What is required -> Please list every number written in digits in the blog post about Thornton's anthology.

Provided text ->
==*==
Saturday, November 12, 2005

Thornton's 'Return to Tradition': Ressourcement as Mainly Liturgical in Concern

In the margin of this blog, David has put the anthology, Return to Tradition, which J. Nickelsen has addressed in a comment box below. I own a copy of this reprint. I bought it because I was curious to see the awareness of Ressourcement theology in the English speaking world in 1948 (the editorial statement for Eerdman's Ressourcement Series highlights the first half of the twentieth century). I was very disappointed with it at first, but I am glad that I have a copy (paid $35).

One reason that I like it is that it does offer in one volume introductory excerpts from Peguy, G.M. Hopkins, Cdl. Newman, Bernanos, Mauriac, Maritain, Gilson, Therese of Lisieux, Leon Bloy, Francis Thompson, Christopher Dawson, etc, and a host of lesser lights that I find interesting mainly because other, more prominent authors refer to them.
==*==
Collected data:
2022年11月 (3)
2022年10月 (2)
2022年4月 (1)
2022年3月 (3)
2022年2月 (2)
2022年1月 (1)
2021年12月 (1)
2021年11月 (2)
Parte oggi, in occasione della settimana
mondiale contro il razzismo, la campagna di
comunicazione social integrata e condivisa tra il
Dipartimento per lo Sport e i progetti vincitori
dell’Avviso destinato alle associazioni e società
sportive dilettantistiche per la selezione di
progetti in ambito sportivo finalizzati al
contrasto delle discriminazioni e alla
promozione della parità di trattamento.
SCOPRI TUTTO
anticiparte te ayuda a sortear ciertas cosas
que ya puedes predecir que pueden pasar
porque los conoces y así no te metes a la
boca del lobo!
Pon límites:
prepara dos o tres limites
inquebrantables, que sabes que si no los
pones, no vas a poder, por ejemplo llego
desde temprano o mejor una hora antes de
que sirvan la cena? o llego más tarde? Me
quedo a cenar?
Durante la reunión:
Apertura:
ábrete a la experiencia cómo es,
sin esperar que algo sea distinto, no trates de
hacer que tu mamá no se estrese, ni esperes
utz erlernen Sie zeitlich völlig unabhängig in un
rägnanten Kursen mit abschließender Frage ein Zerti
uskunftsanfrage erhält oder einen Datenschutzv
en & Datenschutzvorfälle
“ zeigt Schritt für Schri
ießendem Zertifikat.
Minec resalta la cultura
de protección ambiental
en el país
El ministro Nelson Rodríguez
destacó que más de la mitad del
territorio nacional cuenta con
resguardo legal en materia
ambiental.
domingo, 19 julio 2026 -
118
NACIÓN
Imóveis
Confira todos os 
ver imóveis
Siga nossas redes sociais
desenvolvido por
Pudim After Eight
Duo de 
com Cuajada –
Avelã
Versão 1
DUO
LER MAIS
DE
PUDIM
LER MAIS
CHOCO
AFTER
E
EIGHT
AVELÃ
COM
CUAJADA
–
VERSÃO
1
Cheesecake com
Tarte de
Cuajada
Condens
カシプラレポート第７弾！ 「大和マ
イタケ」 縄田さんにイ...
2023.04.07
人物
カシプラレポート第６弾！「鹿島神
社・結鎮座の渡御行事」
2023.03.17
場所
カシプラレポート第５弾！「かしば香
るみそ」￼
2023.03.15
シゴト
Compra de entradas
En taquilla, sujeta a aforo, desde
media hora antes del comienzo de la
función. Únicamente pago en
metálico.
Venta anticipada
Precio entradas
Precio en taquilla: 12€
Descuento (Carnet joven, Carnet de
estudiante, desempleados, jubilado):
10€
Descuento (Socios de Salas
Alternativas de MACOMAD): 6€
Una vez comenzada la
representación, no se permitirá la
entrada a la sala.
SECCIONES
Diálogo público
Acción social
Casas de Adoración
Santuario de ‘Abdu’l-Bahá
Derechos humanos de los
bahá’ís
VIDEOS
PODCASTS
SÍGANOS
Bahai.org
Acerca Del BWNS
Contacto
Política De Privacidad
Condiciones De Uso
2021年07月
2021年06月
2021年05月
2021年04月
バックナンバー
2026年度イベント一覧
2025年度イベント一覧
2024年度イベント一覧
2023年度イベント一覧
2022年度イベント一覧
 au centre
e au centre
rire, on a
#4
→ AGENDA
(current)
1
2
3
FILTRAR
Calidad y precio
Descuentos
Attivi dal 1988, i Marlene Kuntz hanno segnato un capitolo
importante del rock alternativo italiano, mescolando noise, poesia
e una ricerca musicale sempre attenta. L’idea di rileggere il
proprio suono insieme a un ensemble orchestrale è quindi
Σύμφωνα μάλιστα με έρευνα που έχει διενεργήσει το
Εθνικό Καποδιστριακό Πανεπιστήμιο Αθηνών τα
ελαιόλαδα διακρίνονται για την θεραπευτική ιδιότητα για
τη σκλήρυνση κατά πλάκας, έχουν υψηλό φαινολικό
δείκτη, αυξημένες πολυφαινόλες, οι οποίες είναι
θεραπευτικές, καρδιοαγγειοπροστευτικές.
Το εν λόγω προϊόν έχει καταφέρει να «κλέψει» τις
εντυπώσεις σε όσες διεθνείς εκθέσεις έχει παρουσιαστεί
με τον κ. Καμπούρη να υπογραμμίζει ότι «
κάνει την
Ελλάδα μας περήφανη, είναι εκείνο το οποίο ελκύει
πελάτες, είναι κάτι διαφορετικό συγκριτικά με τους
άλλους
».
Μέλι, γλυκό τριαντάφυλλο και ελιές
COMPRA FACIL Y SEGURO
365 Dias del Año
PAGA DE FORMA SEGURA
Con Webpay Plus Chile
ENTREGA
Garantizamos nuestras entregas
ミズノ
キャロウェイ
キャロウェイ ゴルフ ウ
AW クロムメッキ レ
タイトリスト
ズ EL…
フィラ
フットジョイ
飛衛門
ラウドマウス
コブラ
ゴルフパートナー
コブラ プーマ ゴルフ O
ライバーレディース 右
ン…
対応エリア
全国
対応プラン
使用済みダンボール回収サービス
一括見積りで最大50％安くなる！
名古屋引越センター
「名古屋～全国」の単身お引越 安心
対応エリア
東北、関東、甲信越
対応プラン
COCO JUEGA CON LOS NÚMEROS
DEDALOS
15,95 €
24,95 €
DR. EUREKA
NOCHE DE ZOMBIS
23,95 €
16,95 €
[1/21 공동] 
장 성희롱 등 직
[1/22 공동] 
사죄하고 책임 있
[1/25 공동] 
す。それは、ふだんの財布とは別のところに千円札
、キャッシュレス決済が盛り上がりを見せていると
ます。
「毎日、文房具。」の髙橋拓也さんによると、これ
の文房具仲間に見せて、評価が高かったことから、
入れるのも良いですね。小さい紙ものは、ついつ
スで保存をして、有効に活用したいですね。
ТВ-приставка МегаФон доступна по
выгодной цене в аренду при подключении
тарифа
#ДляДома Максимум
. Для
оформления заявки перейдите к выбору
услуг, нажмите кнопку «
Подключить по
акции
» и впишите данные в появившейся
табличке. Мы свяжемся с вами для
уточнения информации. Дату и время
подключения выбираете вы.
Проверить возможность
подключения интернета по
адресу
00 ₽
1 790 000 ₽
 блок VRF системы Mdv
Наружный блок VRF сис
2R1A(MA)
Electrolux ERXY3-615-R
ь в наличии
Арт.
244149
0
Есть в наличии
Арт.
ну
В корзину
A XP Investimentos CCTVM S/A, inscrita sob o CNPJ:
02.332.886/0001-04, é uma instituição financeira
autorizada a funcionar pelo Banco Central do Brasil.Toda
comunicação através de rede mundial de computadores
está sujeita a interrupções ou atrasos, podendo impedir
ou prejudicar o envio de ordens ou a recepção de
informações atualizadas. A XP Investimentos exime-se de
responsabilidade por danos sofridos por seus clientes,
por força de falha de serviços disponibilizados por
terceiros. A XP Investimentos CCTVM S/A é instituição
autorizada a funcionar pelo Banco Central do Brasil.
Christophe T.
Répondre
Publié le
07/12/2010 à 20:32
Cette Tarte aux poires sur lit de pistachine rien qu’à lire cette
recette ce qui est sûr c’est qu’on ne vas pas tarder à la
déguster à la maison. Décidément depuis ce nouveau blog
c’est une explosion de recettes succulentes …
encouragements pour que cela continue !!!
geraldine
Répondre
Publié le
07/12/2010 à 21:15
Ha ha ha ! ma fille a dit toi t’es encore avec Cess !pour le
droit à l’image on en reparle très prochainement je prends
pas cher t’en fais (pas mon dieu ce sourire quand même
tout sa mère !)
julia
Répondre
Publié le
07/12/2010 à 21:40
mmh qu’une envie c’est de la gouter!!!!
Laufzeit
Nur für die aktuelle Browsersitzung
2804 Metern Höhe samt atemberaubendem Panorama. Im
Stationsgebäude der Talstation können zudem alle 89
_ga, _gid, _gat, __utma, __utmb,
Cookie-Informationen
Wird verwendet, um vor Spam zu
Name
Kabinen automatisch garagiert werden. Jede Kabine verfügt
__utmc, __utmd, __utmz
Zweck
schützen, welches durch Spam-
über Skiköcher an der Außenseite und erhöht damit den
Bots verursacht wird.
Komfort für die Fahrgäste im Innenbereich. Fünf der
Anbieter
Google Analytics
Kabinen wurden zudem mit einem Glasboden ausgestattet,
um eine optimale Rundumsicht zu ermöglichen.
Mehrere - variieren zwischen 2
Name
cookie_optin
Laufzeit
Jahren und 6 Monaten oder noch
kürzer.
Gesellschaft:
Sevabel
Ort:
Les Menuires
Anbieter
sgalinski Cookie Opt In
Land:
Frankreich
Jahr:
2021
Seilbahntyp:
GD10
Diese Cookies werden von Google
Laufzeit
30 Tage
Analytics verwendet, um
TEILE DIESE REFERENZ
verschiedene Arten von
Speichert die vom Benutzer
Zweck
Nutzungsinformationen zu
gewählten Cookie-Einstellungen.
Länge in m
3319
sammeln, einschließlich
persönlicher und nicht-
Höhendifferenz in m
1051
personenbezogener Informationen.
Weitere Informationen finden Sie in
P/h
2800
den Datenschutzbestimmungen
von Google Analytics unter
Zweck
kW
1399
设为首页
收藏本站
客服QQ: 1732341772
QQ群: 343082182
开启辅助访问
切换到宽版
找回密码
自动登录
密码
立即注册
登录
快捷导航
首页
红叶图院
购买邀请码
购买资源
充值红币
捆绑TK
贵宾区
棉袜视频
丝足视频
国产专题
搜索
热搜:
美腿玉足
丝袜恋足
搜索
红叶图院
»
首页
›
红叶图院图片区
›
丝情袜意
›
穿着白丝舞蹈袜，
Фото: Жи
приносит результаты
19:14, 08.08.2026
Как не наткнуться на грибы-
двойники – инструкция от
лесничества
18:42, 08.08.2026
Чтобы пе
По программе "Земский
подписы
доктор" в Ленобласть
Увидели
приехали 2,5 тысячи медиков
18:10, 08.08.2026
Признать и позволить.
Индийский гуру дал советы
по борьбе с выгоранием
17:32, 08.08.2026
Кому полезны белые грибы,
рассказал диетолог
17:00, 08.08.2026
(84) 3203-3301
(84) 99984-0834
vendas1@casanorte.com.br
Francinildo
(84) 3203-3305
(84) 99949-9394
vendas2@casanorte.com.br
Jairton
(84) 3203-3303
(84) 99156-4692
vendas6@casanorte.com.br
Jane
==*==
Problem solution -> 12, 2005, 1948, 35